Hopkins payments detailed

Former officials received $224,513, audit concludes

Larger scheme outlined

School was charged more than $1.5 million

May 12, 1999|By Walter F. Roche Jr. | Walter F. Roche Jr.,SUN STAFF

A kickback scheme involving Johns Hopkins University construction projects was much larger and more widespread than previously reported, with fraudulent or improper payments by the school reaching $1.5 million, a confidential audit report has concluded.

The report, a copy of which was obtained by The Sun, also states that a former Hopkins executive, Robert J. Schuerholz, was not the only official at the school to get personal benefits from contractors.

Payments were made by one contractor, Thermal Services Inc. (TSI), "on behalf of various facilities personnel" for such items as air-conditioning equipment and boat repairs, the 36-page audit states. The payments for Schuerholz and others totaled $224,513, according to the report.

One former Hopkins executive, Robert F. Seward, had a TSI corporate American Express card issued in his name, the report said. Seward, a technical support manager who worked for Schuerholz, was fired in May 1997. The auditors said that after his departure, some of Seward's files disappeared from what was supposed to be a secured office area on campus.

Seward has strongly denied wrongdoing. Yesterday, he referred questions to his attorney, who did not return phone calls. TSI is no longer in business.

Schuerholz, the audit states, also got other previously undisclosed benefits from contractors, ranging from free architectural plans for his vacation home on the Eastern Shore to discounted ventilation equipment for a Frederick brewing company facility in which he had an interest.

The auditors found those benefits and more than $1 million in other questionable costs were tucked into bills paid by Hopkins to TSI and others for a variety of construction projects.

"KPMG [Peat Marwick] believes that in excess of $1.5 million worth of transactions addressed in this report improperly or fraudulently, through conspiracy or otherwise, were charged to JHU for services and/or equipment by the activities of various contractors," the report states.

Contractors' profit margins on some Hopkins projects, the report states, averaged 42 percent, a figure "substantially above the industry average."

The auditors said that TSI had been granted a series of sole-source contracts by Schuerholz, despite a university policy requiring competitive bids. It states that TSI paid Schuerholz $23,500 in 1992 by making out payments to a nonexistent company called Business Services.

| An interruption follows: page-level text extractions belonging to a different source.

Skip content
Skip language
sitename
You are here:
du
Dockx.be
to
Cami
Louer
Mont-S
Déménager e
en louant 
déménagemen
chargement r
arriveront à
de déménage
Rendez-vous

Disclosure of the details of the audit report occurs as the 63-year-old Schuerholz, of Baldwin in Baltimore County, faces federal charges of income tax evasion. His arraignment on a federal information that he failed to pay $31,772 in income taxes for 1995 is set for tomorrow. He is charged with listing his 1995 income as $177,045 when it was $290,515.

James P. Ulwick, Schuerholz's attorney, said he could not comment on the audit report because he had never seen it. Details of the income tax charges are expected to be disclosed tomorrow.

Schuerholz was ousted from his job as executive director of real estate at Hopkins in 1997 after allegations of kickbacks and other improprieties surfaced in a civil suit filed by one of the owners of TSI. The suit was settled. Two university officials also had raised questions about Schuerholz's relationship with TSI.

In addition to Schuerholz and Seward, other Hopkins officials named in the report by accounting firm KPMG Peat Marwick include Edward Warns, who the audit states had $462.08 in repairs to his boat paid by TSI. Tickets to a rock concert and limousine service were given to David Ashwood, director of Homewood plant operations. Ashwood is still employed by Hopkins, while Warns, who was in the university's real estate division, has retired.

Ashwood said yesterday that he did get tickets to a rock concert and was provided a limousine ride to the event, but he considered it a personal matter that had nothing to do with the university. He said he also purchased a damaged air-conditioning unit from TSI.

Ashwood said he had been verbally reprimanded by Hopkins officials for the two transactions.

TSI also paid for meals and a hotel rooms for Schuerholz in Beijing, China, and Ocean City, and provided assorted gifts "such as knives, gift certificates, golf accessories, alcohol, etc." to Hopkins personnel. The company also paid for "various hunting and golfing outings" with university personnel and "extensive dinner and cocktail outings" with Hopkins officials as guests.

Johns Hopkins University spokesman Dennis O'Shea said yesterday that university officials had put on hold further action as a result of the audit pending the results of the federal investigation.

Four Hopkins officials have resigned, retired or been terminated as a result of the kickback allegations. In addition to the gifts and payments, the audit states that a series of conflicts of interest involved Hopkins officials and contractors working at the school. In one case, a company employed the spouse of the university official who was overseeing the firm's contract.

The report also states that on another Hopkins project, TSI gave a subcontract to a company owned by Schuerholz's cousin. The former executive director picked TSI as the general contractor on a major university construction effort, even though the company had no expertise as a general contractor.